Formally declared governmental authority of Estonia between 1944–1992

The Estonian government-in-exile was the formally declared governmental authority of the Republic of Estonia in exile, existing from 1944 until 1992, when state power was transferred to the newly elected government of the restored Republic. It traced its legitimacy through constitutional succession to the last Estonian government in power prior to the June 1940 Soviet invasion and occupation of the country. During its existence, it was the internationally recognized government of Estonia.

==Background==
The Soviet Armed Forces invaded and occupied Estonia on 16–17 June 1940. Soviet authorities arrested President Konstantin Päts and deported him to the USSR where he died in prison in 1956. Many members of the current and past governments were deported or executed, including eight former heads of state and 38 ministers. Those who survived went underground.

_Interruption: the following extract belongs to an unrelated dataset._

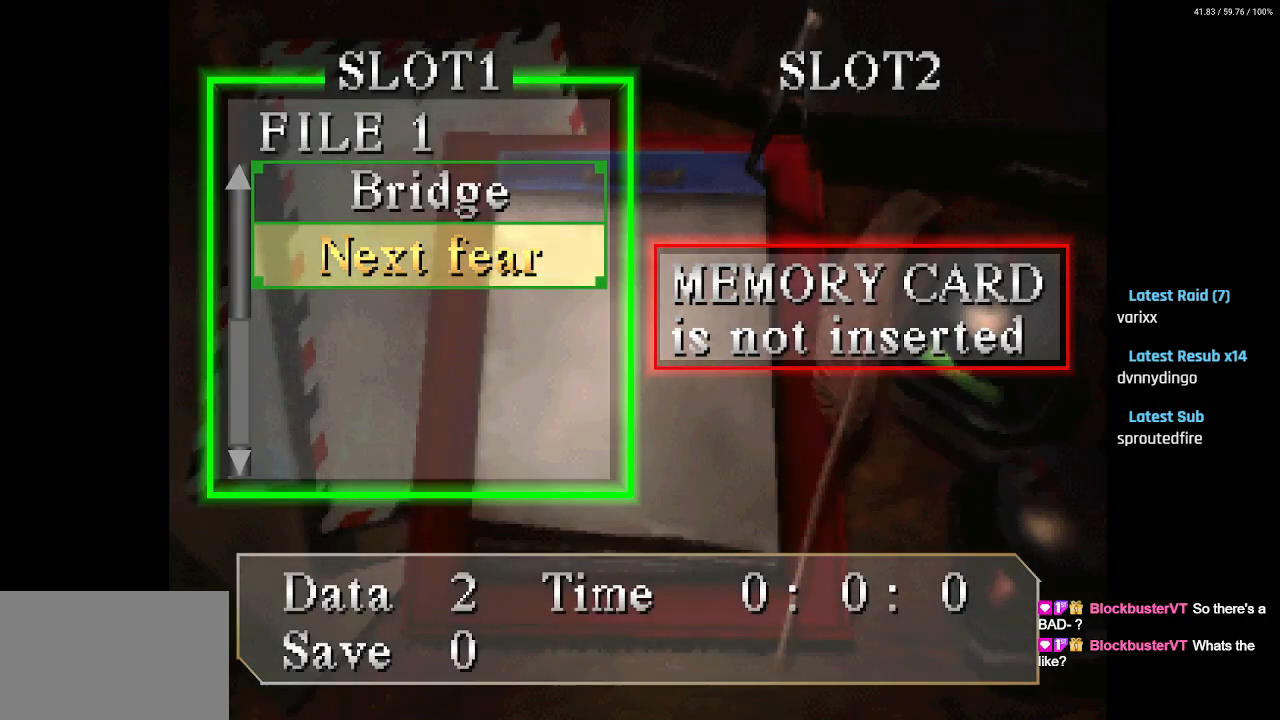
{"buttons": [], "left_stick": "center", "right_stick": "center", "events": []}
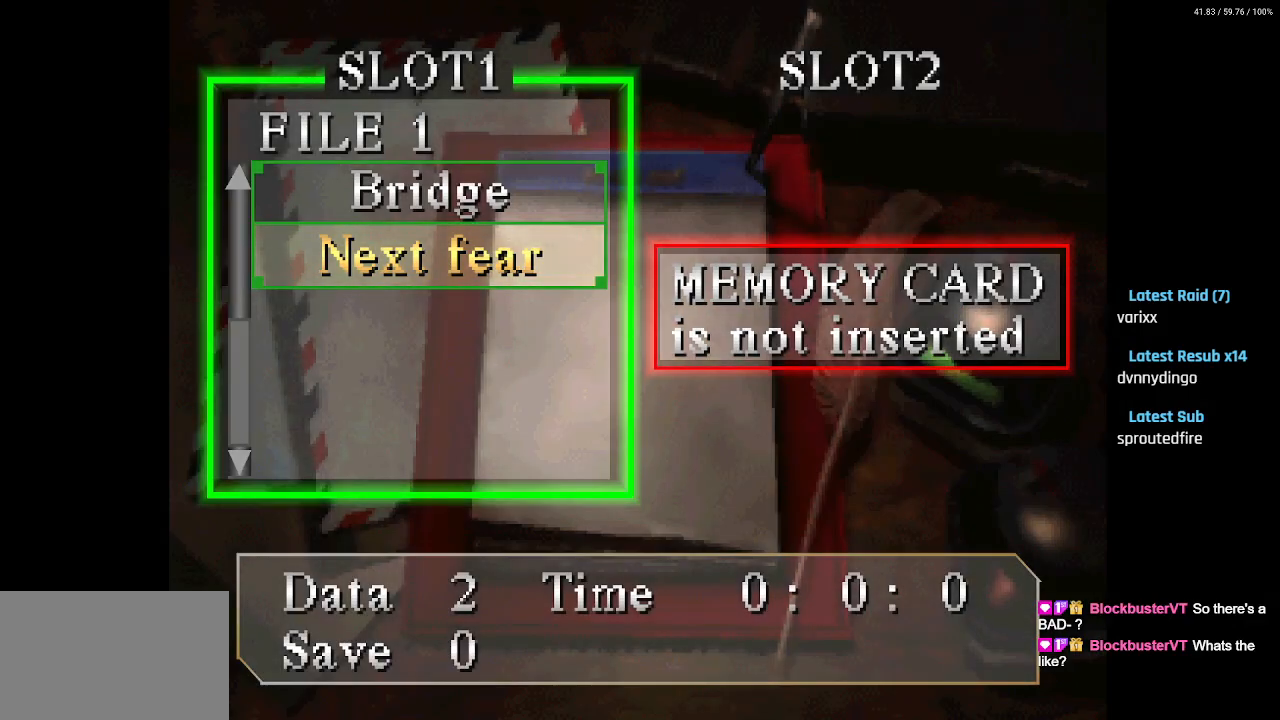
{"buttons": ["DPAD_LEFT"], "left_stick": "center", "right_stick": "center", "events": [[33, "CROSS", "down"], [133, "CROSS", "up"], [433, "DPAD_LEFT", "down"]]}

Sham elections were held on 14–15 July 1940 for a "People's Riigikogu," in which voters were presented with a single list dominated by communists. This election is now considered illegal and unconstitutional, since it was conducted on the basis of an electoral law that had not been approved by the upper chamber, as required by the Estonian constitution. The upper house had been dissolved soon after the occupation and was never reconvened. The "People's Riigikogu" met on 21 July, with only one order of business–a resolution declaring Estonia a Soviet republic and petitioning to join the Soviet Union. The resolution passed unanimously.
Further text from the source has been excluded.